The usual system of agriculture in unenclosed villages was decided by twelve jurymen chosen annually at the Vestry Meeting, or the Court Leet. Oxhill did, in fact, have a Court Leet but very few of its records are still extant. A few notes still remain in the Shirley papers in the County Record Office, but these in the main consist of fines on various inhabitants of Oxhill - William Townsend, Richard Townsend, Samuel Kilby and others - for not appearing to do “suit and service” to the Lord of the Manor. These are all 17th century records, but as the Lordship of the Manor of Oxhill appears to have been almost constantly in dispute, it would then appear to have been connected directly with the Shirley family.

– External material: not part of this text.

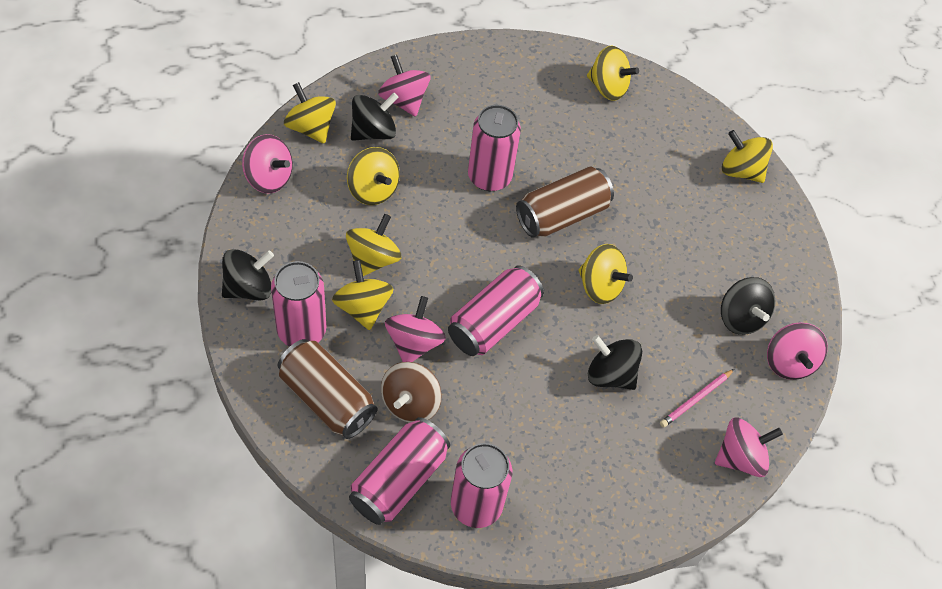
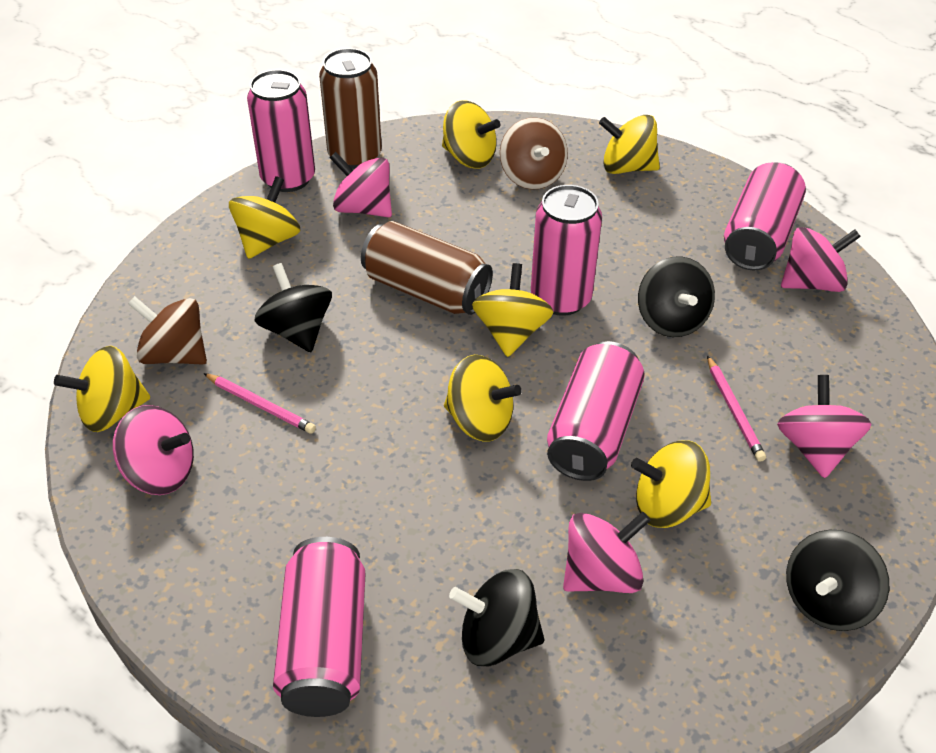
brown spinning top: [381,362,442,423] = 1 -> [128,296,207,365] [500,117,568,189] = 2
pink pencil: [660,369,734,428] = 1 -> [203,373,316,434] [707,355,766,462] = 2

The twelve jurors were very strict about their agricultural policy. This seems to have been very necessary, since the parish had to be more or less self-supporting. Rules were stringent. Sheep must not be pastured on cow pasture, although those who held less than a “yard land” (approx. 35 acres) could rent a cow pasture on the common, usually for 10/-. Nothing at all could be let to an “out of towne” person.
No one could turn pigs into the common fields from the end of harvest until wheat sowing was begun. All animals must bear their owner’s mark, and branding could only be done on Lady Day, Shear Day and All Saints. Regarding the arable fields, no one could mow any furrows in the wheat fields until after Lammas day: neither could anyone then plough any furrows, greenward or hades until the jury agreed. There were heavy penalties for driving a wagon or cart over land belonging to someone else, fines varying from 20/- down to 6d. The village would almost certainly have owned one or two ploughs of a heavy cumbersome wooden type. All ploughing was carried on at the same time on strips of land so narrow it was impossible to turn the plough. Cross ploughing or harrowing was, therefore, impracticable.
Hay harvest was not highly regarded, but the corn harvest was the crowning work of the year. Extra labour was required at this time, and discharged soldiers were often used as casual labour. Sons and daughters away from home always returned to help with the harvest, and in many school log books, the long August break is always referred to as “harvest holidays”. To get the harvest in was a lengthy process, and often the last sheaf was not cut until All Hallows Eve. There was a superstition in this part of the county that the man who cut the last sheaf would have ill luck throughout the following year. After cutting the corn, the stubble was left about a foot high, and the cattle turned out to graze on it.